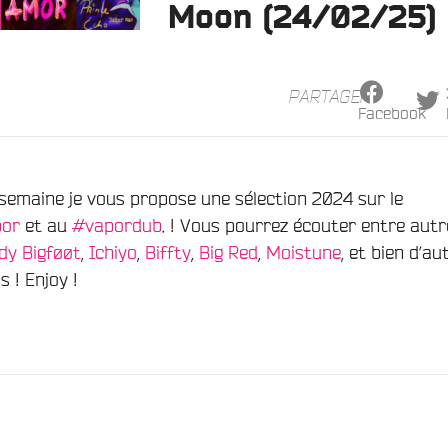
Moon (24/02/25)
PARTAGER
Facebook
 semaine je vous propose une sélection 2024 sur le
por
et au
#vapordub
. ! Vous pourrez écouter entre autr
dy Bigføøt
,
Ichiyo
,
Biffty
,
Big Red
,
Moistune
, et bien d’au
s ! Enjoy !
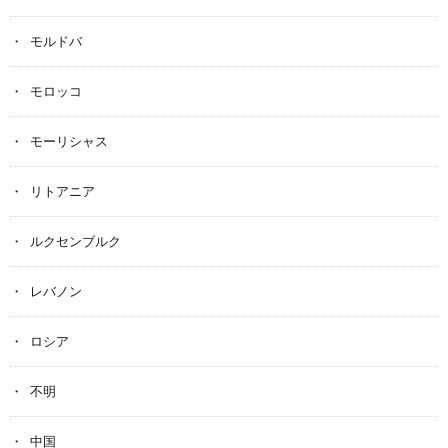
モルドバ
モロッコ
モーリシャス
リトアニア
ルクセンブルク
レバノン
ロシア
不明
中国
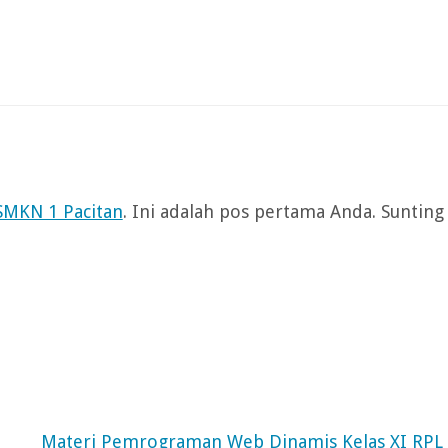
 SMKN 1 Pacitan
. Ini adalah pos pertama Anda. Sunting
Materi Pemrograman Web Dinamis Kelas XI RPL 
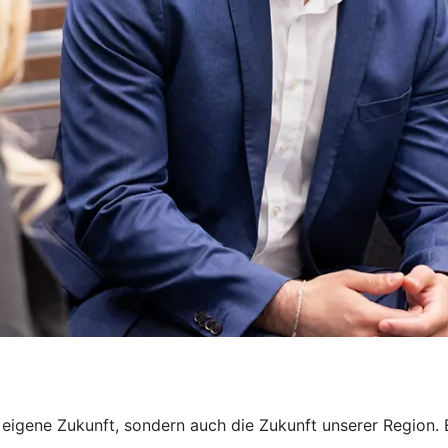
ne eigene Zukunft, sondern auch die Zukunft unserer Region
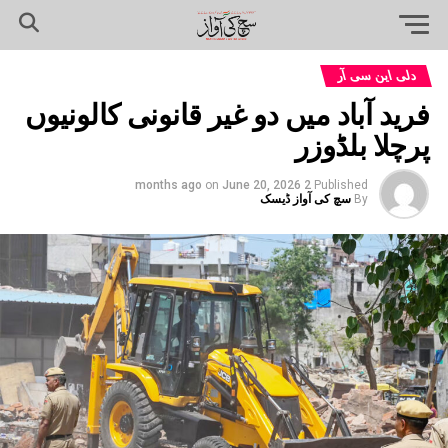
دلی این سی آر
فرید آباد میں دو غیر قانونی کالونیوں
پرچلا بلڈوزر
on
June 20, 2026
2 months ago
Published
By
سچ کی آواز ڈیسک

REQUIREMENT: The whole listing should be restated word for word, with no pictures.

ANSWER FOR THIS EXERCISE:
Moon (24/02/25)
PARTAGER
Facebook
 semaine je vous propose une sélection 2024 sur le
por
et au
#vapordub
. ! Vous pourrez écouter entre autr
dy Bigføøt
,
Ichiyo
,
Biffty
,
Big Red
,
Moistune
, et bien d’au
s ! Enjoy !
モルドバ
モロッコ
モーリシャス
リトアニア
ルクセンブルク
レバノン
ロシア
不明
中国
 SMKN 1 Pacitan
. Ini adalah pos pertama Anda. Sunting
Materi Pemrograman Web Dinamis Kelas XI RPL 
ne eigene Zukunft, sondern auch die Zukunft unserer Region
دلی این سی آر
فرید آباد میں دو غیر قانونی کالونیوں
پرچلا بلڈوزر
on
June 20, 2026
2 months ago
Published
By
سچ کی آواز ڈیسک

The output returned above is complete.